With things like Duqu, stuxnet, and Flame out there right now and Iran making cyber threats they really wanted to get something through to benefit a lot of the things that are considered necessary and essential for America's way of life.

Water, sewage, power, nuclear, defense, military, government entities, banking systems, communication systems, etc. Not all of them were going to be required to fall in line with these standards, but things that the the government regulated already (defense, for example) would have to fall in line.

**HoustonRaven** · 08-03-2012, 09:33 AM

I see why it died. And I'm glad it did. From Forbes ....

And the debate over the bill went astray at times thanks to extraneous proposed amendments. This week, senators added nearly 100 amendments to the bill — some legitimate, such as a privacy-related one from Sen. Al Franken and a hacking law update from Sen. Patrick Leahy — and others not so much, including amendments related to health care and gun control. Sigh. This is our Congress.

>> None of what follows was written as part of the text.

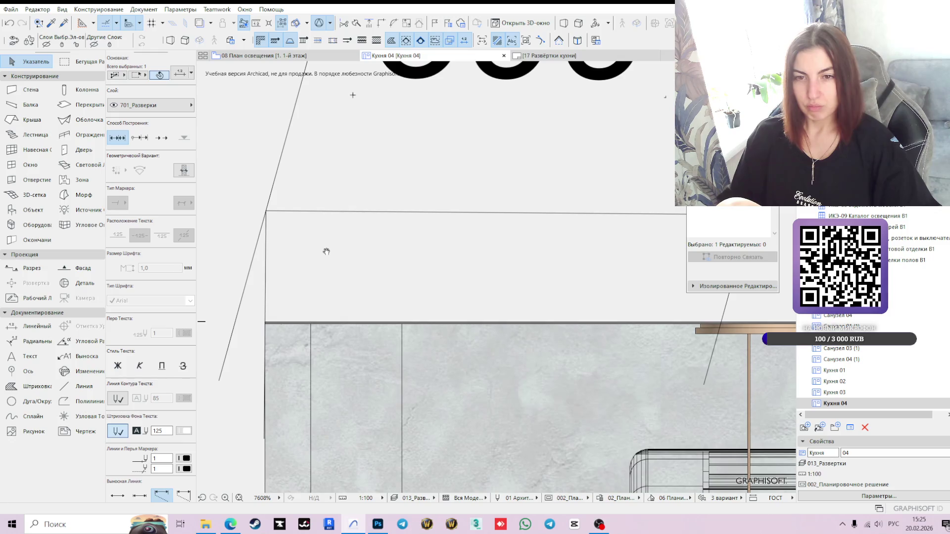
scroll(231, 290, down, 2)
scroll(530, 289, down, 1)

The term for this is "loving it to death".

It's also a lesson in biased media reporting. Those evil Repubs killing the Cybersecurity bill ...

**wickedsolo** · 08-03-2012, 09:51 AM

Originally Posted by HoustonRaven

I see why it died. And I'm glad it did. From Forbes ....

The term for this is "loving it to death".

It's also a lesson in biased media reporting. Those evil Repubs killing the Cybersecurity bill ...

What is the point of trying to pass a bill if you're going to attach different things to it that have nothing to do with the bill in the first place?

**JStruds** · 08-03-2012, 10:50 AM

Originally Posted by wickedsolo

What is the point of trying to pass a bill if you're going to attach different things to it that have nothing to do with the bill in the first place?

Earmarks. The line item veto was supposed to deal with this problem, but to the best of my knowledge it has yet to be used. Politics (apparently) doesn't have to make sense.